Alega a agravante que os atos da Administração Pública foram praticados em perfeita consonância com os dispositivos legais vigentes reguladores da matéria (princípio da legalidade), não cabendo qualquer reparo no seu procedimento e que a Administração Pública tem sua atuação restrita aos exatos termos determinados em lei, não podendo, sob qualquer pretexto, ir além daquilo que o legislador, como representante popular, reputou essencial ao disciplinamento da questão, máxime quando se tratar de matéria como a dos presentes autos. Sustenta a inadequação da via eleita.

O pedido de efeito suspensivo foi indeferido.

Devidamente intimada, a agravada apresentou contraminuta.

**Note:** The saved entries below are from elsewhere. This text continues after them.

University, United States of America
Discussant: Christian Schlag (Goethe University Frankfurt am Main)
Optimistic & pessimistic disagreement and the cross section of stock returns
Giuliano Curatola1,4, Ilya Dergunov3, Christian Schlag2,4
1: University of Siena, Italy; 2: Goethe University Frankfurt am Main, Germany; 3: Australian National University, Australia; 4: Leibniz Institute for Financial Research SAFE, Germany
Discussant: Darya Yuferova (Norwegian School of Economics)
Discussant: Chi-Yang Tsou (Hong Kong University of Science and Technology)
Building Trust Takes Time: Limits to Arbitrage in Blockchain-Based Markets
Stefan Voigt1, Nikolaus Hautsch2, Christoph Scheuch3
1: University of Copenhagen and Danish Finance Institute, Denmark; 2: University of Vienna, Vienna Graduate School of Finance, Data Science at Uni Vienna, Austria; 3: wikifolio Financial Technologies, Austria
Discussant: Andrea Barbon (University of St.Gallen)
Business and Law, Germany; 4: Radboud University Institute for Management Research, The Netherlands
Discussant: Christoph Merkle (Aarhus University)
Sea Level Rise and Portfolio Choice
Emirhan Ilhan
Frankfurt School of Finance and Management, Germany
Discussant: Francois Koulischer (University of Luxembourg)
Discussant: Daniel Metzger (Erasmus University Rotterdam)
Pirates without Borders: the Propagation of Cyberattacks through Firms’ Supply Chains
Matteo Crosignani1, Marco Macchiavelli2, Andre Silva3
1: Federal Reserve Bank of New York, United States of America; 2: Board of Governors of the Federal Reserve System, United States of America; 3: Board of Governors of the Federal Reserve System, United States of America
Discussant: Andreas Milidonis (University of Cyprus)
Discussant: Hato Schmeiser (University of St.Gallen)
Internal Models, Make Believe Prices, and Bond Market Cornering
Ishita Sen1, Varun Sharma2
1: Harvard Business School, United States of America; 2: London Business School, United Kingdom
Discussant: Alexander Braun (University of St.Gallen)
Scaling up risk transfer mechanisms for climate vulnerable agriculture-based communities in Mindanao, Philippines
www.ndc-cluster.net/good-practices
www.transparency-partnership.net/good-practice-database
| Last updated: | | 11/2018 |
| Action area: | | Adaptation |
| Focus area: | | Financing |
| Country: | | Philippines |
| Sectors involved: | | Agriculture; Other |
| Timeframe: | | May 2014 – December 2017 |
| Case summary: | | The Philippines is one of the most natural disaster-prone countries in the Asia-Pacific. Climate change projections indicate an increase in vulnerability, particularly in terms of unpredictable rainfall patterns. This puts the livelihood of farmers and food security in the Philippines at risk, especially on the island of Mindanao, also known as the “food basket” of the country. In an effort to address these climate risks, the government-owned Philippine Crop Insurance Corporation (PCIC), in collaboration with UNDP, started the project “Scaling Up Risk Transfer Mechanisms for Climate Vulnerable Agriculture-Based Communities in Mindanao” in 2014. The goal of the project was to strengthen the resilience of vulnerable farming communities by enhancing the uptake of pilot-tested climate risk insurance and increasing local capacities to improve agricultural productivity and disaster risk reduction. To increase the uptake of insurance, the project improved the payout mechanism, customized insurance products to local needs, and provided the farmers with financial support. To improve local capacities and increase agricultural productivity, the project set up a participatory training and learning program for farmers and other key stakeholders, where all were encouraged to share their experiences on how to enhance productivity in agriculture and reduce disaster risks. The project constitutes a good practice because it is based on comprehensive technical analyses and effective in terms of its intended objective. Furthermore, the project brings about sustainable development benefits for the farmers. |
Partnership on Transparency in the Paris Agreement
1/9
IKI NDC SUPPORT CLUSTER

O Ministério Público Federal manifesta-se pelo desprovimento do recurso (Id 268733434).

É o relatório.

 

 

 

 

 

 

 

 

 


 PODER JUDICIÁRIO
Tribunal Regional Federal da 3ª Região
4ª Turma
 

AGRAVO DE INSTRUMENTO (202) Nº 5018810-44.2022.4.03.0000

RELATOR: Gab. 14 - DES. FED. MARCELO SARAIVA

AGRAVANTE: UNIÃO FEDERAL

 

AGRAVADO: MARIE SOEURETTE RAPHAEL

Advogados do(a) AGRAVADO: TIAGO DE SOUZA MUHARRAM - SP389379-A, WANDERSON FARIAS MORAIS - SP463647-A

OUTROS PARTICIPANTES:

 

 

 

 

 

V O T O

Na origem, trata-se de mandado de segurança por meio do qual a impetrante requer provimento jurisdicional que afaste a exigência de apresentação do atestado de antecedentes criminais atualizado, de certidões de inscrição consular e de nascimento para o processamento do pedido de naturalização.

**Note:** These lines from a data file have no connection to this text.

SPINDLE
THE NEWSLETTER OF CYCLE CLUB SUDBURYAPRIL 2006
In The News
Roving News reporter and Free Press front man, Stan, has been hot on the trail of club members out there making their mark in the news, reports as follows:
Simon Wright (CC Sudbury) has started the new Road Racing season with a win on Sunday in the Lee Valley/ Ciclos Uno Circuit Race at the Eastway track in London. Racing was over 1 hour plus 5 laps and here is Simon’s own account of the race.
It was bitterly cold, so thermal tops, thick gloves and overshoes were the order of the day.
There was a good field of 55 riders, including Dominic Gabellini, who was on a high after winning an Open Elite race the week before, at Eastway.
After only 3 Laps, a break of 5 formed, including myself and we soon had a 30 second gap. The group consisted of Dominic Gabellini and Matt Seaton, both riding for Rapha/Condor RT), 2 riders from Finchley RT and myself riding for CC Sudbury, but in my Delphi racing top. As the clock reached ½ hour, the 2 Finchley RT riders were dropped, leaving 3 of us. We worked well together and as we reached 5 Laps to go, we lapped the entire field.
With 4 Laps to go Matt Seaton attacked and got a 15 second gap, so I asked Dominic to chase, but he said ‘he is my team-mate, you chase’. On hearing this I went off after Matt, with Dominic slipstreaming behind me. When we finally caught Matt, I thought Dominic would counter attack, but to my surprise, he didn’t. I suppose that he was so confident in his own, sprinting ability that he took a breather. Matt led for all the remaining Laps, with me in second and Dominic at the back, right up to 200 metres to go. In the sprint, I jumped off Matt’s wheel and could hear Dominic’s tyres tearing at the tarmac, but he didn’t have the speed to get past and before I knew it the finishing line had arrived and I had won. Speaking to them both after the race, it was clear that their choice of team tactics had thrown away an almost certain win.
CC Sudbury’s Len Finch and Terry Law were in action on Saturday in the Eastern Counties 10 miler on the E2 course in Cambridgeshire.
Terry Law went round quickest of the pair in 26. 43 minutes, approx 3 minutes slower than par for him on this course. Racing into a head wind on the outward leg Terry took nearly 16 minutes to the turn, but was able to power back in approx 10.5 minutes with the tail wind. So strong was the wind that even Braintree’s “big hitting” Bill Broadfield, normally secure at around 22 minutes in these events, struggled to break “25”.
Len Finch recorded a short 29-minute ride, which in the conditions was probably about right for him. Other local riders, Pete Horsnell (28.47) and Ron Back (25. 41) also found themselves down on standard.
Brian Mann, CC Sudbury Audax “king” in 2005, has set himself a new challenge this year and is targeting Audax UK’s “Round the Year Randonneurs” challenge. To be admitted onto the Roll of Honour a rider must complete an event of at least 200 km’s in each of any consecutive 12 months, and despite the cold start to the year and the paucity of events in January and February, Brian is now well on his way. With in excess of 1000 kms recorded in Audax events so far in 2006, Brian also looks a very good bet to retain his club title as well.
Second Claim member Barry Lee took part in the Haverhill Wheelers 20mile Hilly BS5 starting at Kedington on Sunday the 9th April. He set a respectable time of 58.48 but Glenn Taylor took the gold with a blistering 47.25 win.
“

A controvérsia cinge-se acerca da documentação exigida pela autoridade impetrada para o recebimento e processamento do pedido de naturalização da ora agravada.

De início, deve ser afastada a alegação de inadequação da via eleita por suposta ausência de prova pré-constituída e inexistência de direito líquido e certo, porquanto restou comprovada a inexistência de antecedentes criminais, bem como a correta grafia de seu nome e do nome de seus genitores, uma vez que anexou aos autos atestado criminal emitido pelo país de origem e documentos oficias comprovando a correta grafia dos nomes.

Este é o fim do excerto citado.